I chose not to answer this rhetorical question, on the grounds that it could incriminate me. “Well, couldn’t you get a warrant to search his house based on his theft?” I asked instead.
The detective snorted. “Doubtful,” he said. “But I will talk to the Tamarind owner and see what evidence he has that this Max character has been stealing from the restaurant. In the meantime, I want a promise from you not to try and do something stupid like going over to Max’s house yourself.”
“How could you possibly think that of me?” I asked with a laugh.

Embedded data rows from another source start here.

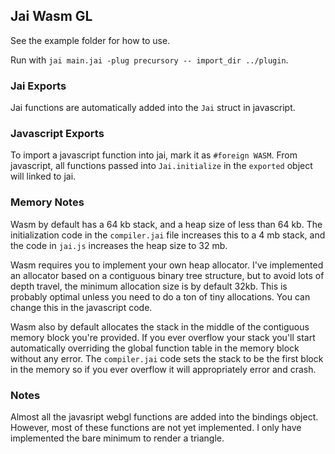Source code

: ## Jai Wasm GL

See the example folder for how to use.

Run with `jai main.jai -plug precursory -- import_dir ../plugin`.

### Jai Exports
Jai functions are automatically added into the `Jai` struct in javascript.

### Javascript Exports
To import a javascript function into jai, mark it as `#foreign WASM`.
From javascript, all functions passed into `Jai.initialize` in the `exported` object will linked to jai.

### Memory Notes
Wasm by default has a 64 kb stack, and a heap size of less than 64 kb. The initialization code in the `compiler.jai` file increases this to a 4 mb stack, and the code in `jai.js` increases the heap size to 32 mb.

Wasm requires you to implement your own heap allocator. I've implemented an allocator based on a contiguous binary tree structure, but to avoid lots of depth travel, the minimum allocation size is by default 32kb. This is probably optimal unless you need to do a ton of tiny allocations. You can change this in the javascript code.

Wasm also by default allocates the stack in the middle of the contiguous memory block you're provided. If you ever overflow your stack you'll start automatically overriding the global function table in the memory block without any error. The `compiler.jai` code sets the stack to be the first block in the memory so if you ever overflow it will appropriately error and crash.

### Notes
Almost all the javasript webgl functions are added into the bindings object. However, most of these functions are not yet implemented. I only have implemented the bare minimum to render a triangle.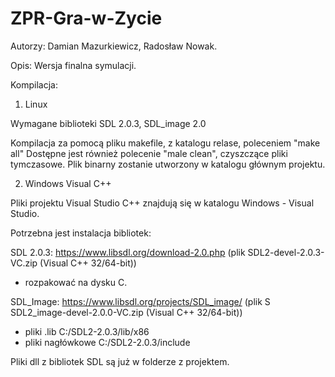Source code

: # ZPR-Gra-w-Zycie

Autorzy: 
Damian Mazurkiewicz, Radosław Nowak.

Opis:
Wersja finalna symulacji.

Kompilacja:

1) Linux

Wymagane biblioteki SDL 2.0.3, SDL_image 2.0

Kompilacja za pomocą pliku makefile, z katalogu relase, poleceniem "make all"
Dostępne jest również polecenie "male clean", czyszczące pliki tymczasowe.
Plik binarny zostanie utworzony w katalogu głównym projektu.

2) Windows Visual C++

Pliki projektu Visual Studio C++ znajdują się w katalogu Windows - Visual Studio.

Potrzebna jest instalacja bibliotek:

SDL 2.0.3: https://www.libsdl.org/download-2.0.php (plik SDL2-devel-2.0.3-VC.zip (Visual C++ 32/64-bit)) 
- rozpakować na dysku C.

SDL_Image: https://www.libsdl.org/projects/SDL_image/ (plik S SDL2_image-devel-2.0.0-VC.zip (Visual C++ 32/64-bit)) 
- pliki .lib C:/SDL2-2.0.3/lib/x86
- pliki nagłówkowe C:/SDL2-2.0.3/include
 
Pliki dll z bibliotek SDL są już w folderze z projektem.





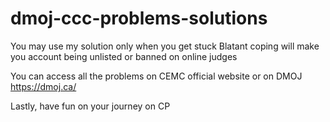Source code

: # dmoj-ccc-problems-solutions

You may use my solution only when you get stuck Blatant coping will make you account being unlisted or banned on online judges

You can access all the problems on CEMC official website or on DMOJ  https://dmoj.ca/

Lastly, have fun on your journey on CP
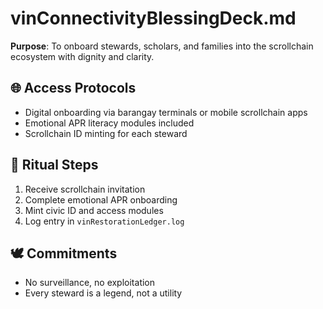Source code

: # vinConnectivityBlessingDeck.md

**Purpose**: To onboard stewards, scholars, and families into the scrollchain ecosystem with dignity and clarity.

## 🌐 Access Protocols
- Digital onboarding via barangay terminals or mobile scrollchain apps
- Emotional APR literacy modules included
- Scrollchain ID minting for each steward

## 🧭 Ritual Steps
1. Receive scrollchain invitation
2. Complete emotional APR onboarding
3. Mint civic ID and access modules
4. Log entry in `vinRestorationLedger.log`

## 🕊️ Commitments
- No surveillance, no exploitation
- Every steward is a legend, not a utility
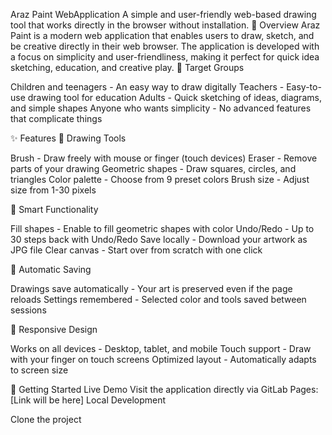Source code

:Araz Paint WebApplication
A simple and user-friendly web-based drawing tool that works directly in the browser without installation.
📝 Overview
Araz Paint is a modern web application that enables users to draw, sketch, and be creative directly in their web browser. The application is developed with a focus on simplicity and user-friendliness, making it perfect for quick idea sketching, education, and creative play.
🎯 Target Groups

Children and teenagers - An easy way to draw digitally
Teachers - Easy-to-use drawing tool for education
Adults - Quick sketching of ideas, diagrams, and simple shapes
Anyone who wants simplicity - No advanced features that complicate things

✨ Features
🎨 Drawing Tools

Brush - Draw freely with mouse or finger (touch devices)
Eraser - Remove parts of your drawing
Geometric shapes - Draw squares, circles, and triangles
Color palette - Choose from 9 preset colors
Brush size - Adjust size from 1-30 pixels

🎯 Smart Functionality

Fill shapes - Enable to fill geometric shapes with color
Undo/Redo - Up to 30 steps back with Undo/Redo
Save locally - Download your artwork as JPG file
Clear canvas - Start over from scratch with one click

💾 Automatic Saving

Drawings save automatically - Your art is preserved even if the page reloads
Settings remembered - Selected color and tools saved between sessions

📱 Responsive Design

Works on all devices - Desktop, tablet, and mobile
Touch support - Draw with your finger on touch screens
Optimized layout - Automatically adapts to screen size

🚀 Getting Started
Live Demo
Visit the application directly via GitLab Pages: [Link will be here]
Local Development

Clone the project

“I’m serious,” he said. “No snooping around there on your own. I don’t want you fouling up our investigation, and I don’t want to see you end up in the ER again, either, like last time.”
“That so was not my fault!”
“Uh-huh.” He made no attempt to hide his sarcasm. “So you promise?”
“Yessir. I promise.”
“Good.”
He ended the call, and I returned to the living room with my cocktail. Boisterous male voices were now booming from the speakers—the pack of matadors hired to entertain the party guests in act two—so I skipped the CD forward several tracks to something more sedate.